Turkish-backed groups rename Afrin’s main square after Erdogan

ERBIL (Kurdistan 24) – The Turkish army and its armed groups continue to change the names of the markets and squares in Afrin, naming the city’s main square after Turkish President Recep Tayyip Erdogan.
The Seray square on Wednesday was named the “Recep Tayyip Erdogan Square,” activists told Kurdistan 24.
On Tuesday, Turkish-backed Islamist militants changed the names of two squares in the Kurdish-majority city of Afrin. The Newruz Sq. and Kawa Sq. were renamed “Salah a-Deen al-Ayoubi Sq.” and “Martyrs’ Sq.”

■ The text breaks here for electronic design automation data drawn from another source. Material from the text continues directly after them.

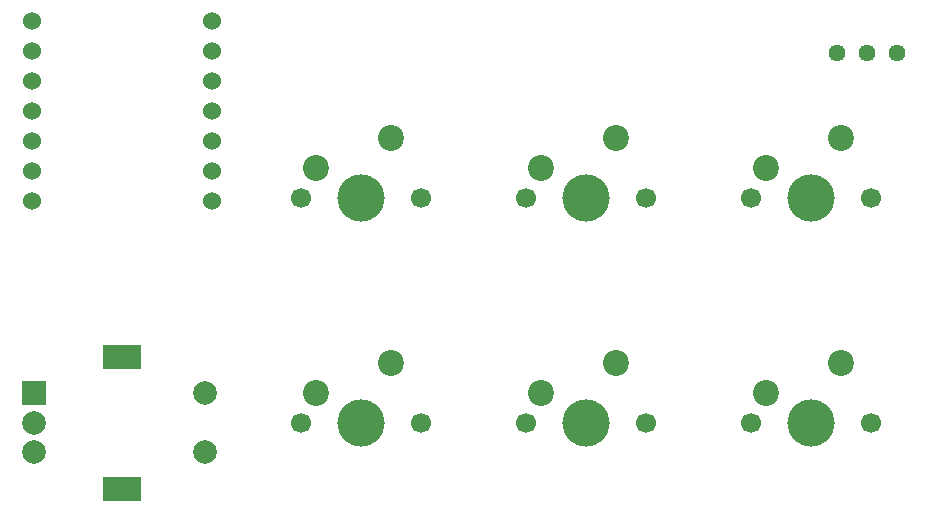
<source format=gbr>
%TF.GenerationSoftware,KiCad,Pcbnew,9.0.2*%
%TF.CreationDate,2025-06-27T12:13:14-04:00*%
%TF.ProjectId,hackpad,6861636b-7061-4642-9e6b-696361645f70,rev?*%
%TF.SameCoordinates,Original*%
%TF.FileFunction,Soldermask,Bot*%
%TF.FilePolarity,Negative*%
%FSLAX46Y46*%
G04 Gerber Fmt 4.6, Leading zero omitted, Abs format (unit mm)*
G04 Created by KiCad (PCBNEW 9.0.2) date 2025-06-27 12:13:14*
%MOMM*%
%LPD*%
G01*
G04 APERTURE LIST*
%ADD10C,2.000000*%
%ADD11R,3.200000X2.000000*%
%ADD12R,2.000000X2.000000*%
%ADD13C,2.200000*%
%ADD14C,1.700000*%
%ADD15C,4.000000*%
%ADD16C,1.524000*%
%ADD17C,1.440000*%
G04 APERTURE END LIST*
D10*
%TO.C,SW7*%
X98750000Y-80843750D03*
X98750000Y-85843750D03*
D11*
X91750000Y-88943750D03*
X91750000Y-77743750D03*
D10*
X84250000Y-83343750D03*
X84250000Y-85843750D03*
D12*
X84250000Y-80843750D03*
%TD*%
D13*
%TO.C,SW3*%
X127158750Y-61753750D03*
X133508750Y-59213750D03*
D14*
X136048750Y-64293750D03*
D15*
X130968750Y-64293750D03*
D14*
X125888750Y-64293750D03*
%TD*%
D16*
%TO.C,U1*%
X99295000Y-49323500D03*
X99295000Y-51863500D03*
X99295000Y-54403500D03*
X99295000Y-56943500D03*
X99295000Y-59483500D03*
X99295000Y-62023500D03*
X99295000Y-64563500D03*
X84055000Y-64563500D03*
X84055000Y-62023500D03*
X84055000Y-59483500D03*
X84055000Y-56943500D03*
X84055000Y-54403500D03*
X84055000Y-51863500D03*
X84055000Y-49323500D03*
%TD*%
D13*
%TO.C,SW2*%
X108108750Y-80803750D03*
X114458750Y-78263750D03*
D14*
X116998750Y-83343750D03*
D15*
X111918750Y-83343750D03*
D14*
X106838750Y-83343750D03*
%TD*%
%TO.C,SW1*%
X106838750Y-64293750D03*
D15*
X111918750Y-64293750D03*
D14*
X116998750Y-64293750D03*
D13*
X114458750Y-59213750D03*
X108108750Y-61753750D03*
%TD*%
D14*
%TO.C,SW6*%
X144938750Y-83343750D03*
D15*
X150018750Y-83343750D03*
D14*
X155098750Y-83343750D03*
D13*
X152558750Y-78263750D03*
X146208750Y-80803750D03*
%TD*%
D14*
%TO.C,SW5*%
X144938750Y-64293750D03*
D15*
X150018750Y-64293750D03*
D14*
X155098750Y-64293750D03*
D13*
X152558750Y-59213750D03*
X146208750Y-61753750D03*
%TD*%
D14*
%TO.C,SW4*%
X125888750Y-83343750D03*
D15*
X130968750Y-83343750D03*
D14*
X136048750Y-83343750D03*
D13*
X133508750Y-78263750D03*
X127158750Y-80803750D03*
%TD*%
D17*
%TO.C,RV1*%
X157290000Y-51995000D03*
X154750000Y-51995000D03*
X152210000Y-51995000D03*
%TD*%
M02*

</source>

“It’s unclear whether this is an initiative by the administration of Afrin or just some initiative by a local commander,” Elizabeth Tsurkov, a Research Fellow at the Forum for Regional Thinking, an Israeli think-tank, who specializes in Syria, told Kurdistan 24 on Tuesday
“Either way, the denial of Kurdish identity is widespread in Syria, partially due to decades of living under Ba’ath rule that attempted to Arabize the Kurds,” Tsurkov noted.
“Turkey, too, has an interest in presenting Afrin as an ethnically-mixed area and not one that used to have a clear Kurdish majority,” she added.
According to an Amnesty International report released this month, Turkish forces occupying Afrin are giving allied Syrian armed groups free rein to commit serious human rights abuses against civilians.
Ibrahim Murad, the representative of the Democratic Self-Administration of Rojava and Northern Syria in Germany, told Kurdistan 24 that Turkey aims to change the demography of northern Syria.
“But we as the Rojava and Northern Syrian representations in Germany and Europe work to expose and show Turkish practices to the world,” he stated.
Ilham Ahmed, the co-head of the Syrian Democratic Council (SDC), told Kurdistan 24 Turkish-backed militants continue to carry out human rights violations.
“There are a lot of violations like cutting trees, burning forests, destroying villages, kidnapping people, and even raping people.”
Until now, the world has not paid enough attention to the situation of the people of Afrin, unlike in the city of Daraa that was captured by the Syrian government in July, she added.
Although the Kurds lost Afrin to Turkey and Syrian rebels on March 18 as a result of the Olive Branch Operation, the People’s Protection Units (YPG) say they will continue their resistance, targeting rebel forces backed and settled by Turkey in the former Kurdish-held enclave.